= Beginning of Section =

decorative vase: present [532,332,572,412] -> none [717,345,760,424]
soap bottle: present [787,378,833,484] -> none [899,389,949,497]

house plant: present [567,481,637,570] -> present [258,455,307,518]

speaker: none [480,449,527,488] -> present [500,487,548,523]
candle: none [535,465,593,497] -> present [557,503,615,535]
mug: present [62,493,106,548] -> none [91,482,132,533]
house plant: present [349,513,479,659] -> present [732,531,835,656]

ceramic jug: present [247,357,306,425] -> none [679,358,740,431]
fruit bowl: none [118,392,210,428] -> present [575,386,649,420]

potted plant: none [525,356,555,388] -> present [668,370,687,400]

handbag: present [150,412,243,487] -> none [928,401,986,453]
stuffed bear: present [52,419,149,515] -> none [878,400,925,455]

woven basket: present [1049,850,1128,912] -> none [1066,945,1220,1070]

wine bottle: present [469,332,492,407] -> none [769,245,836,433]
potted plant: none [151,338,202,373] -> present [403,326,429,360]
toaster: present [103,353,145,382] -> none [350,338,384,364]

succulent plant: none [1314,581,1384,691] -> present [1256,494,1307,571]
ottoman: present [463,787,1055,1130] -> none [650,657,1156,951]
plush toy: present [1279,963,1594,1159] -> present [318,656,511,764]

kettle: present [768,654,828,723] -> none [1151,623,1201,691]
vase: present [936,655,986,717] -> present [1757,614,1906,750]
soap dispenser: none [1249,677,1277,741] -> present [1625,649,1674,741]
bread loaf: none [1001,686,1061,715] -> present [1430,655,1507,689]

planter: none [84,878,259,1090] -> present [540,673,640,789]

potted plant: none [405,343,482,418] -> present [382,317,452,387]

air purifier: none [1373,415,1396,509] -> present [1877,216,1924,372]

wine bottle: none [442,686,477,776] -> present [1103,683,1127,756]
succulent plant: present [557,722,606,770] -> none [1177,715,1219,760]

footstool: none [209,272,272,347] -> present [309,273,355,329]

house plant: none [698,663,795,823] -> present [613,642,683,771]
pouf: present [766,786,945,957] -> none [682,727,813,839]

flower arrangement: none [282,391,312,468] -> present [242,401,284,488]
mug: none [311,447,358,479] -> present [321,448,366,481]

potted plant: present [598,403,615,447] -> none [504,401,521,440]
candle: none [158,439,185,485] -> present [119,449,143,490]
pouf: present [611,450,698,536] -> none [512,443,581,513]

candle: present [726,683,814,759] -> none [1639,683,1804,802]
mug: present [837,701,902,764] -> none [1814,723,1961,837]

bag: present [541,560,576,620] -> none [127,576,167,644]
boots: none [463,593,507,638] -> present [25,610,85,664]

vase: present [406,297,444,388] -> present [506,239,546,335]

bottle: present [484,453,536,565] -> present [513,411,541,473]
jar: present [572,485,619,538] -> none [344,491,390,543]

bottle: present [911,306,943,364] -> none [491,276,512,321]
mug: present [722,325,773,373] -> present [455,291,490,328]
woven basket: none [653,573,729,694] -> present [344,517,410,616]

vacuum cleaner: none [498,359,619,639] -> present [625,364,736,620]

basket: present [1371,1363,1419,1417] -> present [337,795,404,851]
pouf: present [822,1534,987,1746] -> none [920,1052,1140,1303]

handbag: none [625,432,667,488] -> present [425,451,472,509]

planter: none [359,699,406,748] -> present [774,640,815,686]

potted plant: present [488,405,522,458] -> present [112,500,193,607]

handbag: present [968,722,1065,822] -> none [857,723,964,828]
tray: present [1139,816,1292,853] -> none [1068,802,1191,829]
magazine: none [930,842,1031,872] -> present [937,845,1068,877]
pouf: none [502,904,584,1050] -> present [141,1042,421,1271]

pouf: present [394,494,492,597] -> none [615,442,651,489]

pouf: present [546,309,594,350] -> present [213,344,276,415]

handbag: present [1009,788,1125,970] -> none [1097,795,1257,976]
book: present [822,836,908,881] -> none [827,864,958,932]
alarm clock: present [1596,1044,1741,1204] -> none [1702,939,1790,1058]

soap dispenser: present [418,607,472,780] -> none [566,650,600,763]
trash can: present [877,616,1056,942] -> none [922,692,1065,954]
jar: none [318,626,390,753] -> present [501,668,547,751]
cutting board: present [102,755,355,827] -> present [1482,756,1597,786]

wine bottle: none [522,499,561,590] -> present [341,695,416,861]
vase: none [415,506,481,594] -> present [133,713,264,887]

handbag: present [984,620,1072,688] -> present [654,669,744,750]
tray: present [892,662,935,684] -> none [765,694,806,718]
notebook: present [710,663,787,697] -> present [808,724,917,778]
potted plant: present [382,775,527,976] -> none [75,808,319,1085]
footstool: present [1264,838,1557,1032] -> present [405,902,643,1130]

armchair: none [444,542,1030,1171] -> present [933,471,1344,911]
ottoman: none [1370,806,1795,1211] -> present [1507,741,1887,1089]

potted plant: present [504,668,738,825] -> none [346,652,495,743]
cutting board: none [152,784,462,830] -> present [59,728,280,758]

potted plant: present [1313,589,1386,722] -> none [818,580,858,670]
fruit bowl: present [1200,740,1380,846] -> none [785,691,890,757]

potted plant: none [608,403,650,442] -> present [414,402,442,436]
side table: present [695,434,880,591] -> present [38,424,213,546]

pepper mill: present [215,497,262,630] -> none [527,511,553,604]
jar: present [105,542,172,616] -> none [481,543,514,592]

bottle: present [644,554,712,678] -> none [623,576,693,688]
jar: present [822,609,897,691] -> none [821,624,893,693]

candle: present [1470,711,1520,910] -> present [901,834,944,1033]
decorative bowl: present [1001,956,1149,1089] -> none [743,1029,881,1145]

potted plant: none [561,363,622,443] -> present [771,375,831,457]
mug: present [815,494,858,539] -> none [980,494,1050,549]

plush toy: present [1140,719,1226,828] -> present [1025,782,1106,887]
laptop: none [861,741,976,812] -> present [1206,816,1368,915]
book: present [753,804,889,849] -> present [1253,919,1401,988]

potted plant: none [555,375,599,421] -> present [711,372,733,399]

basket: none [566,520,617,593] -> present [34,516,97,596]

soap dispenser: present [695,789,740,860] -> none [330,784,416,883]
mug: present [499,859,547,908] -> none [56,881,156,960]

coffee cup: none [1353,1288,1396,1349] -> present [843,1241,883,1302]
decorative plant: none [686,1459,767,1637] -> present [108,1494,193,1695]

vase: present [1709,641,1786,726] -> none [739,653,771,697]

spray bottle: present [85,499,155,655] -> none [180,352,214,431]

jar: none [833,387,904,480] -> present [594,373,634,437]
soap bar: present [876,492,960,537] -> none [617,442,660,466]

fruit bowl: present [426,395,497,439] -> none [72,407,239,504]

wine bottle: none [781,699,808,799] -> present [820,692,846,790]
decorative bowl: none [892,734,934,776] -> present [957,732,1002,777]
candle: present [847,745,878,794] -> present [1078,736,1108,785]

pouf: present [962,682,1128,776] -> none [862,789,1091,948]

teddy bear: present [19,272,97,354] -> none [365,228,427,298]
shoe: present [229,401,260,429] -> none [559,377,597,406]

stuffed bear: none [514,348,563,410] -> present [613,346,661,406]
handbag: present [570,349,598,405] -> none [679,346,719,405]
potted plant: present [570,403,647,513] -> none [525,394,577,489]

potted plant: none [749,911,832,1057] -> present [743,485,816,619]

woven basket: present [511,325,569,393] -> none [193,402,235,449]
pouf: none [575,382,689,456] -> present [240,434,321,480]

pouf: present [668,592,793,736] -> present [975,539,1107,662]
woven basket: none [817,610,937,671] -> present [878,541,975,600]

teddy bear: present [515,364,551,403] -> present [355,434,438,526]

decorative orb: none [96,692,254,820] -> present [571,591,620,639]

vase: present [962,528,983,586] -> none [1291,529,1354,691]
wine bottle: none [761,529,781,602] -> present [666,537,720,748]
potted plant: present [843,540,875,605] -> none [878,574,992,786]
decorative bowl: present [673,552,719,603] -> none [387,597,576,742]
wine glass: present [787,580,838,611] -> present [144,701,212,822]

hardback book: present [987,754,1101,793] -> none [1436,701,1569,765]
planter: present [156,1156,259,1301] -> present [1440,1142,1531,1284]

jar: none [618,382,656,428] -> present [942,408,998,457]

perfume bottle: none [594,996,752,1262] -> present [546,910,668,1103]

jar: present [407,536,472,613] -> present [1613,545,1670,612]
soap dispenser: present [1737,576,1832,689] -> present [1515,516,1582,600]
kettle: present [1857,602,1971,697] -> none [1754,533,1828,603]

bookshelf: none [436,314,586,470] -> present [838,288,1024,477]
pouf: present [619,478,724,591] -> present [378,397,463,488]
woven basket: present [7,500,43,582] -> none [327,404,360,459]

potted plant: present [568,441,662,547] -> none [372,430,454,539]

= End of Section =

_EXERCISE DESCRIPTION_
Copy every line from the records that holds the string "wine".

_THE ANSWER_
wine bottle: present [469,332,492,407] -> none [769,245,836,433]
wine bottle: none [442,686,477,776] -> present [1103,683,1127,756]
wine bottle: none [522,499,561,590] -> present [341,695,416,861]
wine bottle: none [781,699,808,799] -> present [820,692,846,790]
wine bottle: none [761,529,781,602] -> present [666,537,720,748]
wine glass: present [787,580,838,611] -> present [144,701,212,822]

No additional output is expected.